In May 2002, 1 million nurses, allied health care workers, legislators, public figures and private citizens will converge upon the Capitol Mall in Washington, D.C. as one collective, formidable voice to openly and honestly present the facts about the state of health care delivery in this country. The march to Washington will be the culmination of one and a half years of grassroots efforts by committed nurses, health care workers and citizens to educate the public about safe and appropriate health care delivery. The MNM will be the sentinel event in the promotion of positive, proactive, productive and sustainable changes in health care delivery in the United States.

The mission of the Million Nurse March is:

  • To encourage and support meaningful dialogue among all health care workers about: working conditions in hospitals, long-term care facilities, clinics and anywhere nursing is practiced; safe nursing care, including the risks to patient/client safety; staffing levels and mandatory overtime; and the increased demand for nurses.
  • To improve existing attitudes and traditions established between and among nurses and health care workers.
  • To motivate all health care workers to act locally and nationally.
  • To facilitate public awareness concerning safe and unsafe health care delivery.
  • To encourage the media to represent accurately and vividly the issues nurses and allied health care workers face every day when care is delivered.
  • To involve our elected officials in meaningful and sustainable change in health care delivery.
  • To serve as a resource for accurate data and information exchange about nursing care delivery.
  • To encourage and support recruitment and retention of new nurses into the profession.

We are planning to march on the Mall in Washington in May 2002. We are planning to remain as an alternative voice for nurses and health care workers.

We have evolved and multiplied. There have been differences in opinion and revelations among us, yet we press on.

We want the public to know that we are an all-inclusive, grassroots campaign and organization. The Million Nurse March is an independent, grassroots, chapter-based organization. We are not affiliated or aligned with any nursing or non-nursing organization, association or union. We are the voice of active caregivers speaking out about health in the 21st century.

We are open to all volunteers who want to be involved under the mission, purpose and goals of this organization.

Michele Jansen, RN
President, HR Director, MNM Inc.
Jacksonville, Fla.

Fight back
I pulled this article up ("The Long and Winding Road") after speaking with a friend who is a nurse in the Miami area. I was shocked and horrified at what he told me about the conditions at the hospital where he works. He didn’t even know he had options. I think articles about how nurses can fight back against unsafe working conditions are essential.

I live and work in Colorado, and when my hospital tried to float me to a unit that I felt I was unqualified for, I fought back and found out what my rights and responsibilities were. I still have my job and am no longer asked to float to units that I am not qualified to work in.

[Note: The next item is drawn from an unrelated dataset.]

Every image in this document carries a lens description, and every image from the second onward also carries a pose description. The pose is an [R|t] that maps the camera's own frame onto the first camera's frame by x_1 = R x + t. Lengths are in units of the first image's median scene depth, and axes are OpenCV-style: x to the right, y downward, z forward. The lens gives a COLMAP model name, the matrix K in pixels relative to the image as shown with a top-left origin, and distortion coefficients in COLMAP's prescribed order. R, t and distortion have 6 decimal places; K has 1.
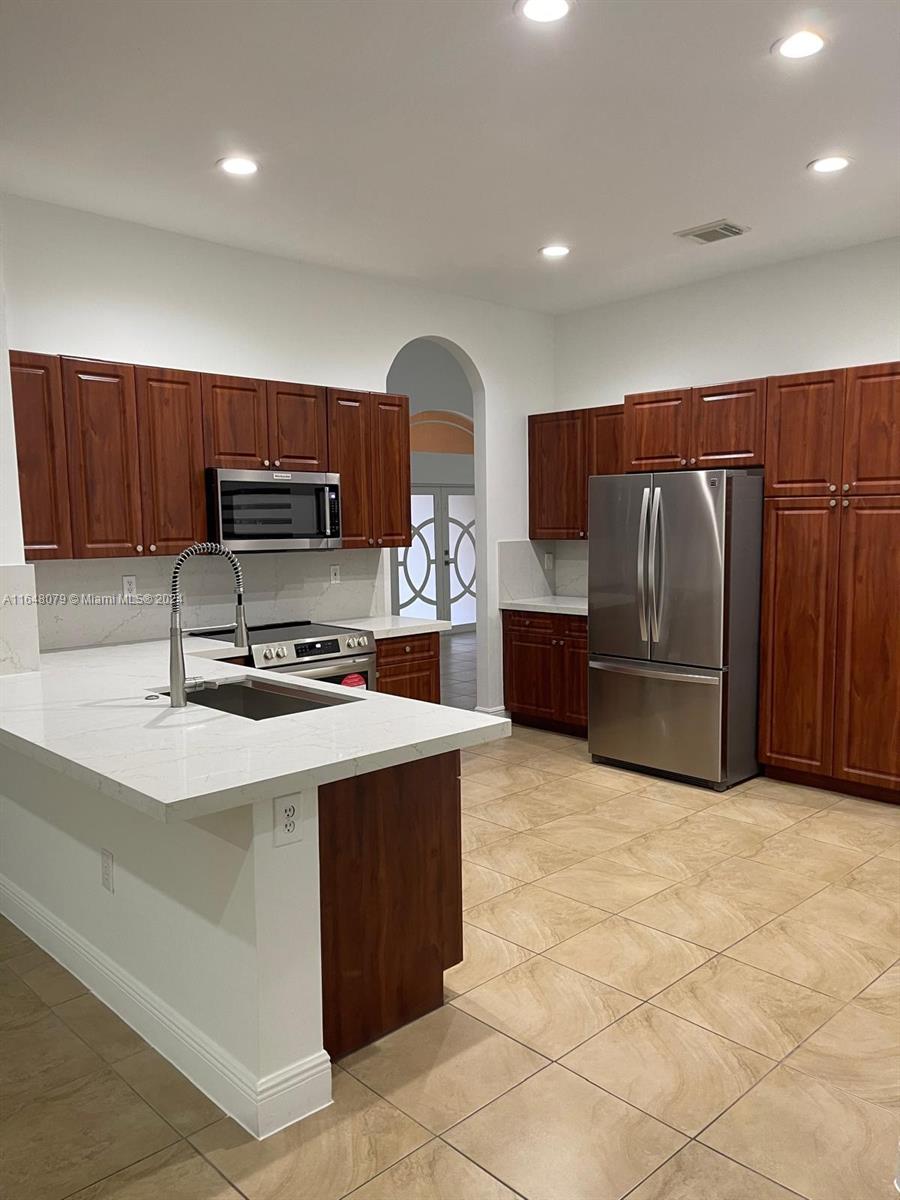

Nurses must use the nursing shortage to make conditions safer. Sometimes, it means taking a stand and making sacrifices, and I was prepared to be written up or even fired, but I stuck to my guns because I knew I was right.

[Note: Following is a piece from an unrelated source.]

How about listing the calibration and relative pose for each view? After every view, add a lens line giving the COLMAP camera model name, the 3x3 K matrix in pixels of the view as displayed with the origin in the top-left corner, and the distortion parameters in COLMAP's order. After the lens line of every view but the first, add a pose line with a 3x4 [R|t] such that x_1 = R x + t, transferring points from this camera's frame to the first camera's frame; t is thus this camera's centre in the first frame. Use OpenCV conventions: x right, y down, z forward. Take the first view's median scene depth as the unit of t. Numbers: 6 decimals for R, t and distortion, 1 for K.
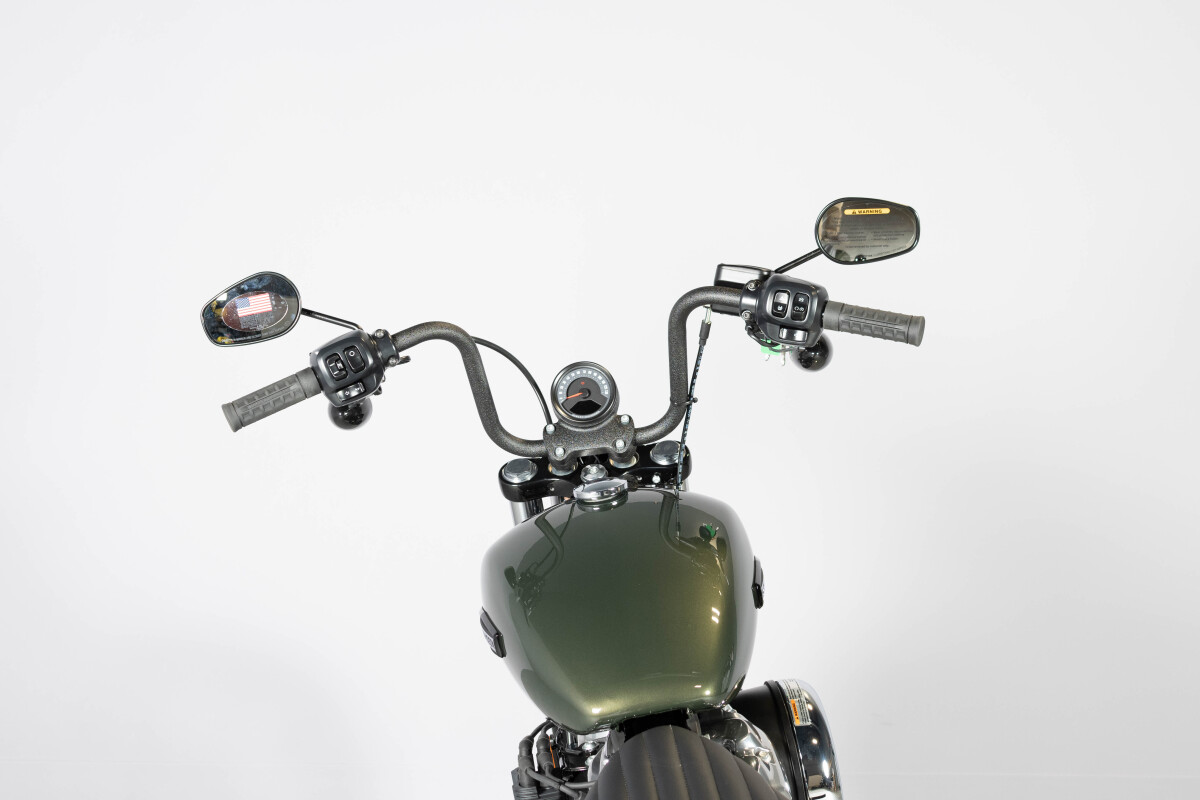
lens RADIAL K [[1853.8, 0, 600.0], [0, 1853.8, 400.0], [0, 0, 1]] dist [-0.002680, 0.016076]
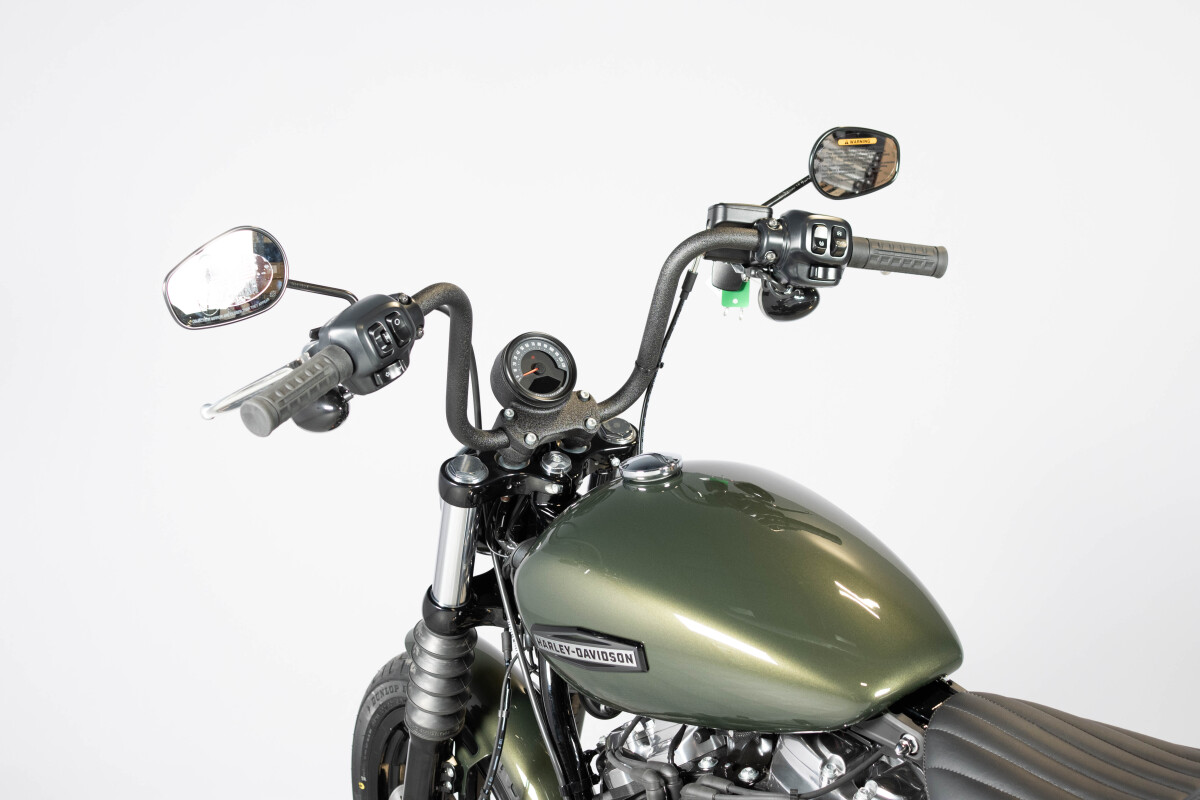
lens RADIAL K [[1819.0, 0, 600.0], [0, 1819.0, 400.0], [0, 0, 1]] dist [0.005598, -0.020266]
pose [[0.820053, -0.080409, 0.566611, -0.484290], [0.107266, 0.994129, -0.014166, 0.026718], [-0.562146, 0.072395, 0.823864, 0.316378]]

Nurses need to read their nurse practice acts and know what they are liable for. You can’t be forced to do something that you could lose your license for. Nurses also need to remember that adverse publicity is something that hospitals will go to great lengths to prevent. There are regulatory agencies that hospitals must answer to. The bottom line is money, and if the hospital is going to lose money by an action, they will rethink that action.

Cory Hilser, RN
Boulder, Colo.

A second look
The article "Roads Less Traveled" (July 24, Texas; July 31, Calif.) was very encouraging. I know I have thought about many of those various nursing careers throughout my years in nursing, but sometimes I forget what skills I really do have with more than 25 years of nursing experience.